Di China dan Amerika Serikat, sekitar 40% orang memiliki tingkat antibodi yang tinggi dari paparan Ad5 sebelumnya. Di Afrika, bisa mencapai 80%, kata para ahli.
Risiko HIV
Beberapa ilmuwan juga khawatir vaksin berbasis Ad5 dapat meningkatkan kemungkinan tertular HIV.
Dalam uji coba vaksin HIV berbasis Merck & Co Ad5 tahun 2004, orang dengan kekebalan yang sudah ada sebelumnya menjadi semakin rentan terhadap virus penyebab AIDS.
Para peneliti, termasuk ahli penyakit menular terkemuka di AS, Dr. Anthony Fauci, dalam sebuah makalah tahun 2015, mengatakan bahwa efek samping tersebut mungkin unik pada vaksin HIV. Tetapi mereka memperingatkan bahwa kejadian HIV harus dipantau selama dan setelah uji coba semua vaksin berbasis Ad5 pada populasi berisiko.
“Saya akan khawatir tentang penggunaan vaksin tersebut di negara mana pun atau populasi mana pun yang berisiko terhadap HIV, dan saya menempatkan negara kami sebagai salah satunya,” kata Dr. Larry Corey, salah satu pemimpin Pencegahan Vaksin Virus Corona AS. Network, yang merupakan peneliti utama dalam uji coba Merck.
Vaksin Gamaleya akan diberikan dalam dua dosis: yang pertama berdasarkan Ad26, mirip dengan kandidat J&J, dan yang kedua berdasarkan Ad5.
Alexander Gintsburg, direktur Gamaleya, mengatakan pendekatan dua vektor mengatasi masalah kekebalan. Dr. Hildegund Ertl mengatakan itu mungkin bekerja cukup baik pada individu yang telah terpapar salah satu dari dua adenovirus.

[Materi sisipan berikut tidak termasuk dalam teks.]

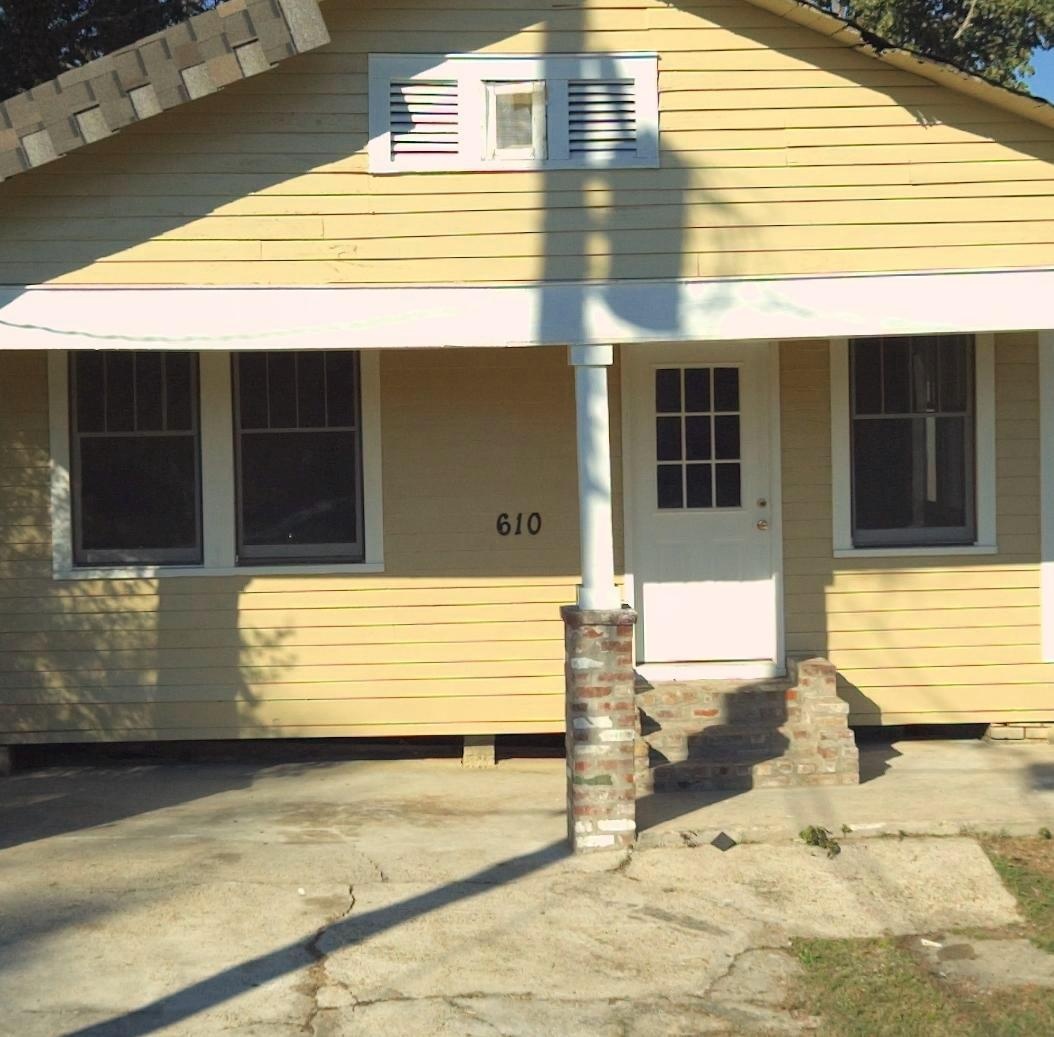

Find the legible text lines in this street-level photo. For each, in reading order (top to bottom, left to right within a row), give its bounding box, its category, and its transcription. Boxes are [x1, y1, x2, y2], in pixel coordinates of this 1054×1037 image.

[494, 509, 544, 539] StreetNumber: 610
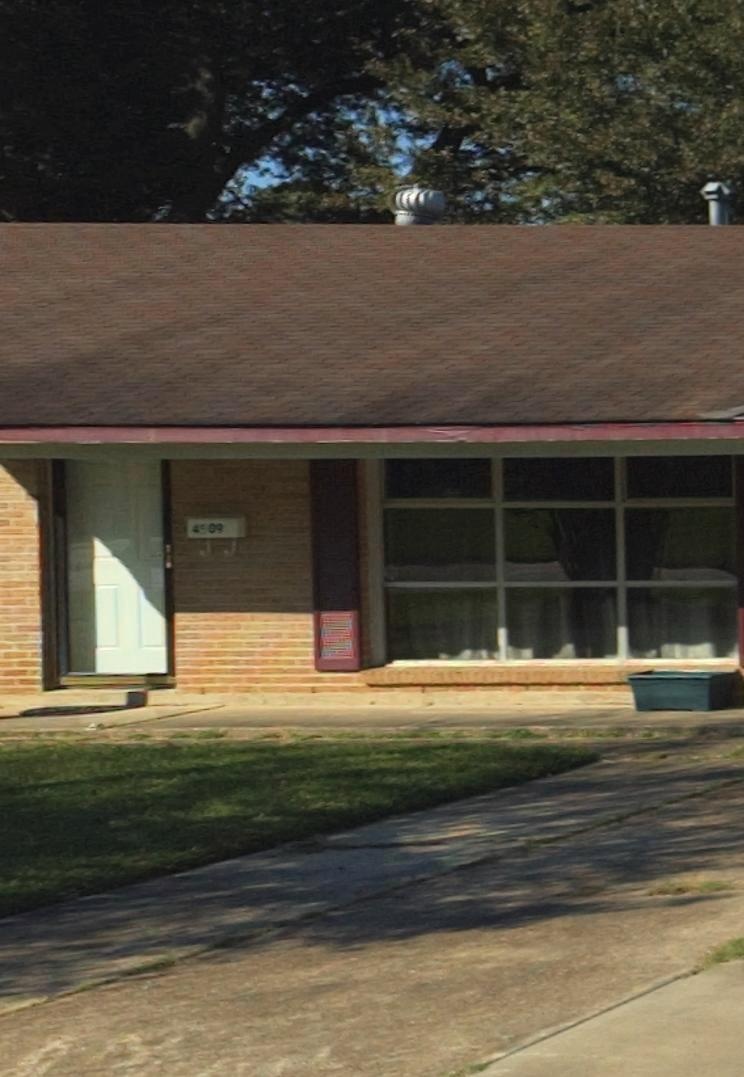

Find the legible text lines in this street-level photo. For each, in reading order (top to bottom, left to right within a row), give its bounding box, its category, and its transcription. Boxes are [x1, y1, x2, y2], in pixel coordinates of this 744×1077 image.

[191, 523, 223, 535] StreetNumber: 4509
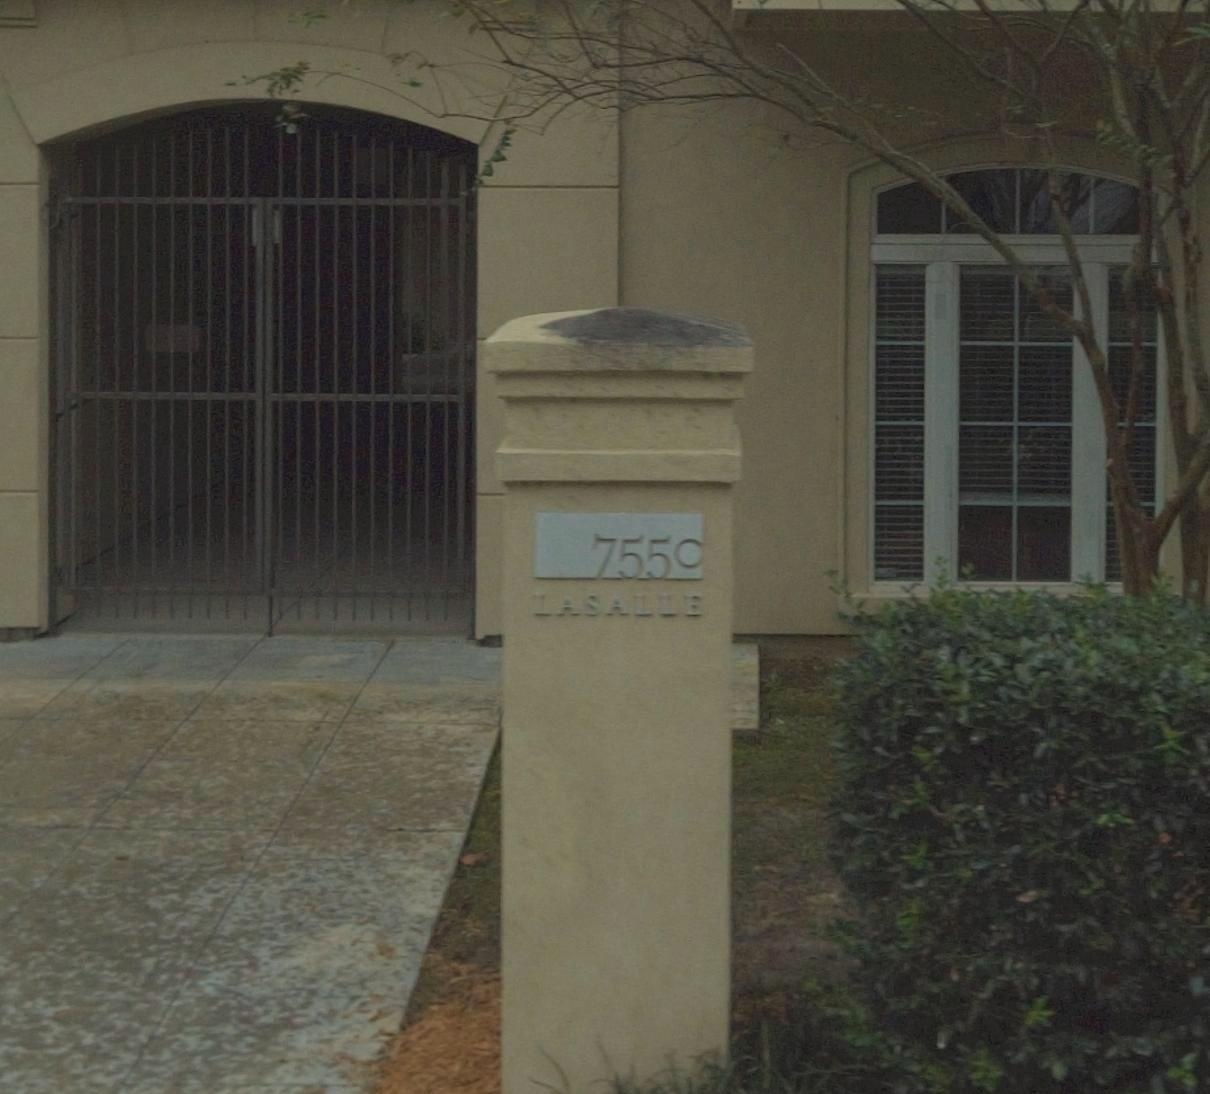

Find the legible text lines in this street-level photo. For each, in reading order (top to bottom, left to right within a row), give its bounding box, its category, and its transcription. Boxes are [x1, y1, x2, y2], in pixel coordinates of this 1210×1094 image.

[591, 534, 701, 578] StreetNumber: 7550
[531, 590, 703, 617] None: LASALLE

Banyak ahli menyatakan skeptis tentang vaksin Rusia setelah pemerintah menyatakan niatnya untuk memberikannya kepada kelompok berisiko tinggi pada Oktober tanpa data dari uji coba besar yang penting.
“Mendemonstrasikan keamanan dan kemanjuran vaksin sangat penting,” kata Dr. Dan Barouch, peneliti vaksin Harvard yang membantu merancang vaksin COVID-19 J&J. Seringkali, ia mencatat, uji coba skala besar tidak memberikan hasil seperti yang diharapkan.